• **WORK TO BE COMPLETED**
Could you retype every line below exactly, omitting the images?

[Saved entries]

= Beginning of Section =

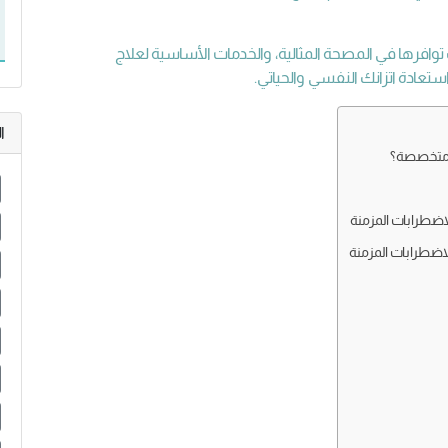
افرها في المصحة المثالية، والخدمات الأساسية لعلاج
تعادة اتزانك النفسي والحياتي.
ا
ة متخصصة؟
اضطرابات المزمنة
اضطرابات المزمنة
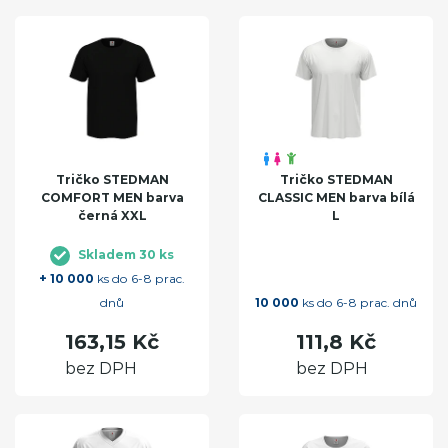
Tričko STEDMAN
Tričko STEDMAN
COMFORT MEN barva
CLASSIC MEN barva bílá
černá XXL
L
Skladem 30 ks
+ 10 000
ks do 6-8 prac.
dnů
10 000
ks do 6-8 prac. dnů
163,15 Kč
111,8 Kč
bez DPH
bez DPH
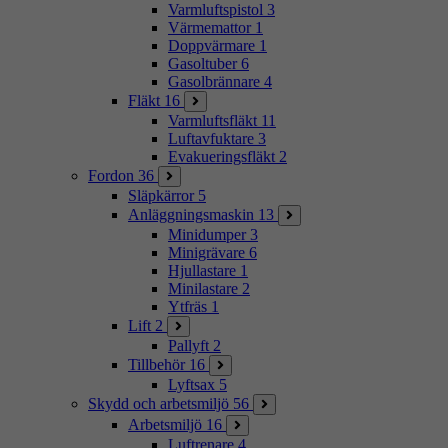
Varmluftspistol
3
Värmemattor
1
Doppvärmare
1
Gasoltuber
6
Gasolbrännare
4
Fläkt
16
Varmluftsfläkt
11
Luftavfuktare
3
Evakueringsfläkt
2
Fordon
36
Släpkärror
5
Anläggningsmaskin
13
Minidumper
3
Minigrävare
6
Hjullastare
1
Minilastare
2
Ytfräs
1
Lift
2
Pallyft
2
Tillbehör
16
Lyftsax
5
Skydd och arbetsmiljö
56
Arbetsmiljö
16
Luftrenare
4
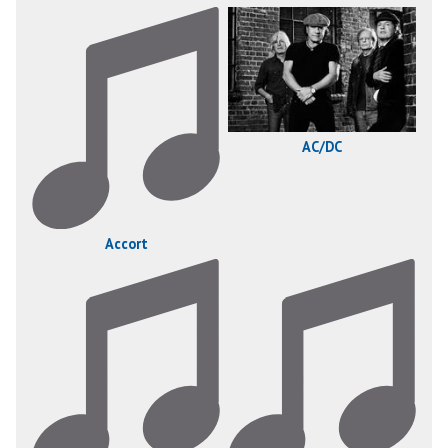
AC/DC
Accort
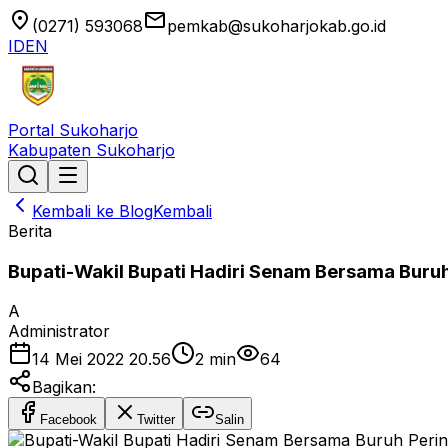
location_on
email
(0271) 593068
pemkab@sukoharjokab.go.id
ID
EN
Portal Sukoharjo
Kabupaten Sukoharjo
Kembali ke Blog
Kembali
Berita
Bupati-Wakil Bupati Hadiri Senam Bersama Buru
A
Administrator
14 Mei 2022 20.56
2
min
64
Bagikan:
Facebook
Twitter
Salin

= End of Section =

• **ANSWER TO THIS PROBLEM**
افرها في المصحة المثالية، والخدمات الأساسية لعلاج
تعادة اتزانك النفسي والحياتي.
ا
ة متخصصة؟
اضطرابات المزمنة
اضطرابات المزمنة
Tričko STEDMAN
Tričko STEDMAN
COMFORT MEN barva
CLASSIC MEN barva bílá
černá XXL
L
Skladem 30 ks
+ 10 000
ks do 6-8 prac.
dnů
10 000
ks do 6-8 prac. dnů
163,15 Kč
111,8 Kč
bez DPH
bez DPH
Varmluftspistol
3
Värmemattor
1
Doppvärmare
1
Gasoltuber
6
Gasolbrännare
4
Fläkt
16
Varmluftsfläkt
11
Luftavfuktare
3
Evakueringsfläkt
2
Fordon
36
Släpkärror
5
Anläggningsmaskin
13
Minidumper
3
Minigrävare
6
Hjullastare
1
Minilastare
2
Ytfräs
1
Lift
2
Pallyft
2
Tillbehör
16
Lyftsax
5
Skydd och arbetsmiljö
56
Arbetsmiljö
16
Luftrenare
4
AC/DC
Accort
location_on
email
(0271) 593068
pemkab@sukoharjokab.go.id
ID
EN
Portal Sukoharjo
Kabupaten Sukoharjo
Kembali ke Blog
Kembali
Berita
Bupati-Wakil Bupati Hadiri Senam Bersama Buru
A
Administrator
14 Mei 2022 20.56
2
min
64
Bagikan:
Facebook
Twitter
Salin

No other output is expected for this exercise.